Dataset entries:
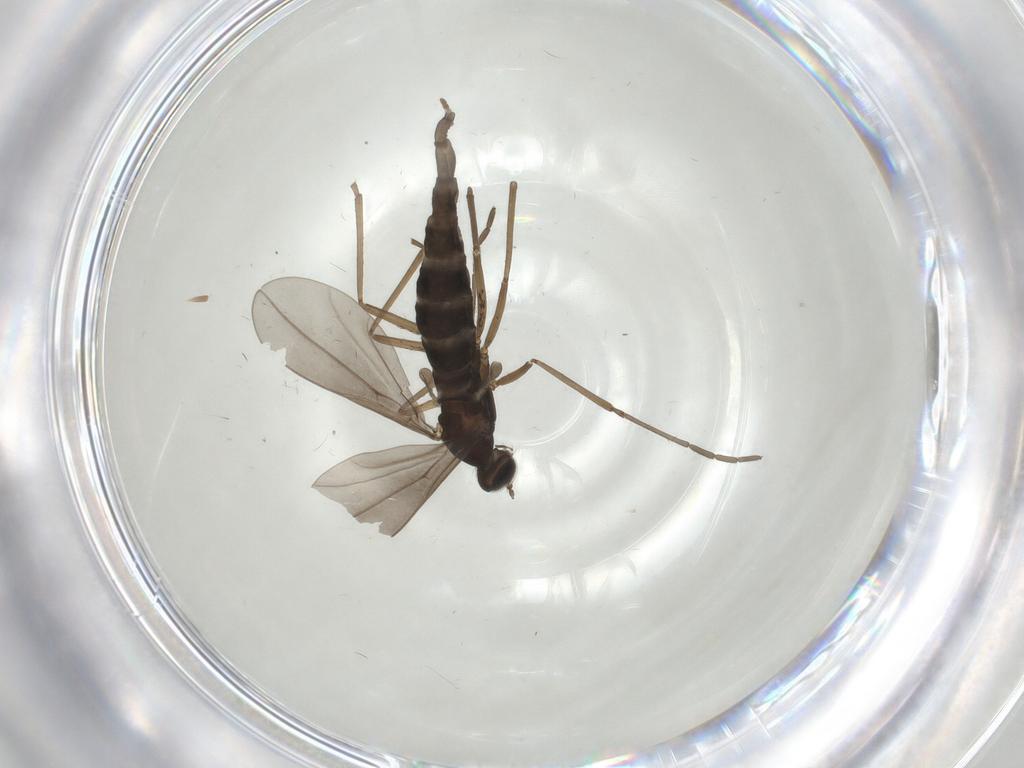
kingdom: Animalia
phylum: Arthropoda
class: Insecta
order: Diptera
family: Cecidomyiidae
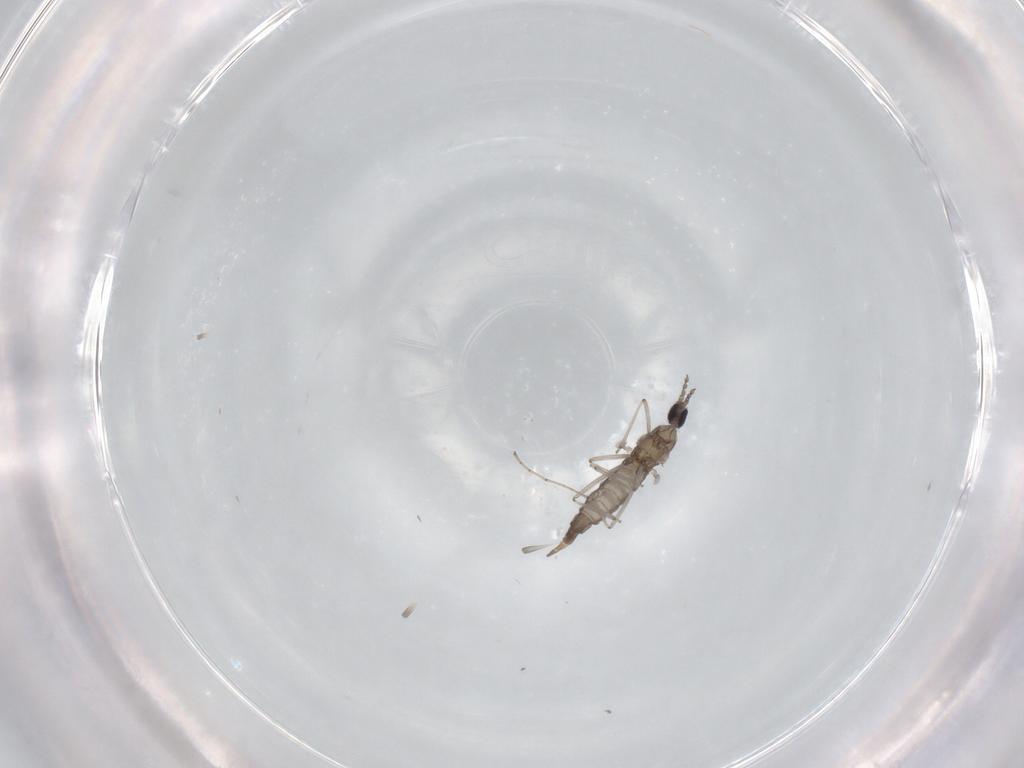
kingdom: Animalia
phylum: Arthropoda
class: Insecta
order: Diptera
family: Cecidomyiidae
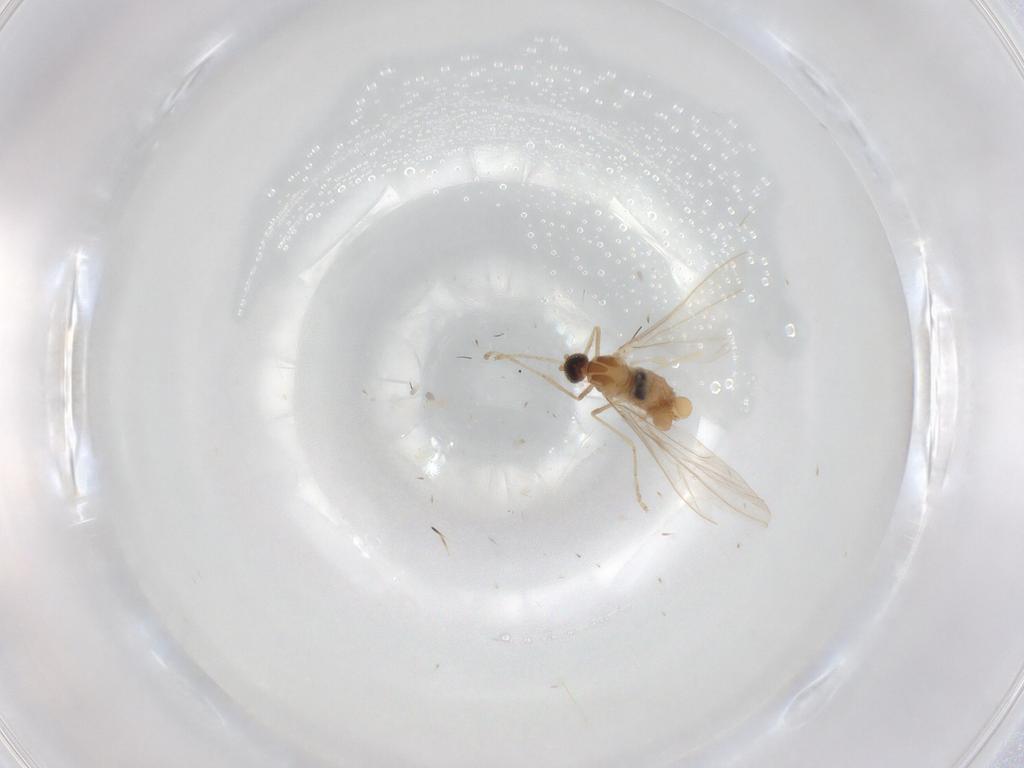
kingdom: Animalia
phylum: Arthropoda
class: Insecta
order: Diptera
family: Cecidomyiidae
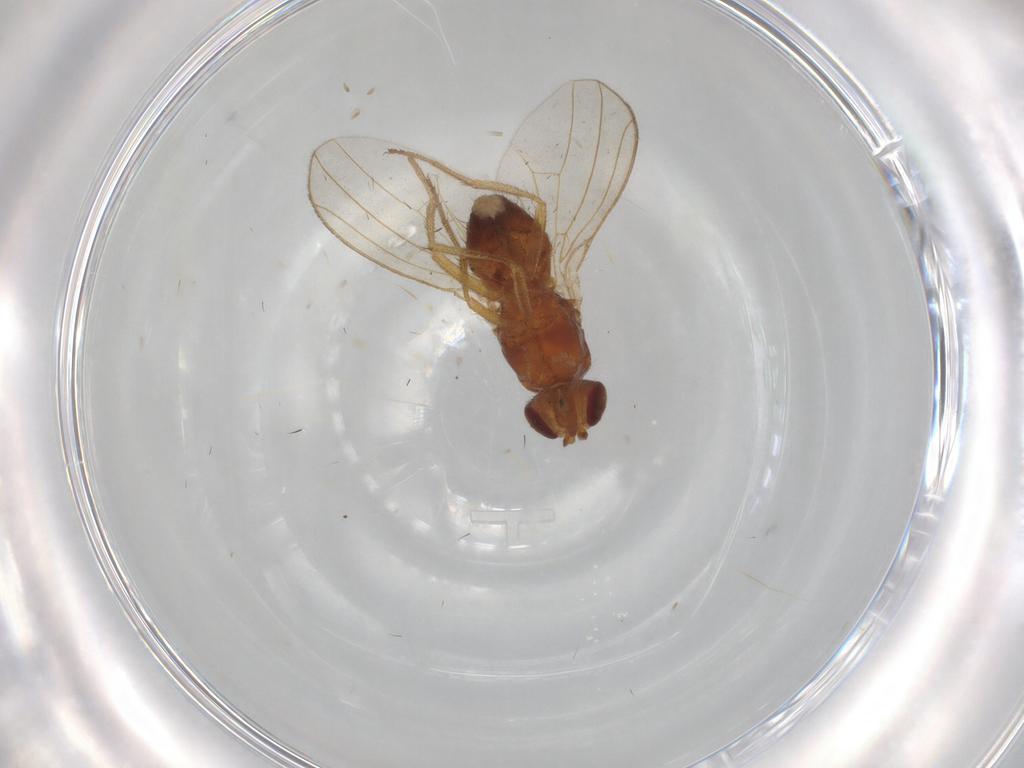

> Task to complete:
Write out every line of the records above word for word, leaving out the pictures.

> Finished task:
kingdom: Animalia
phylum: Arthropoda
class: Insecta
order: Diptera
family: Cecidomyiidae
kingdom: Animalia
phylum: Arthropoda
class: Insecta
order: Diptera
family: Cecidomyiidae
kingdom: Animalia
phylum: Arthropoda
class: Insecta
order: Diptera
family: Cecidomyiidae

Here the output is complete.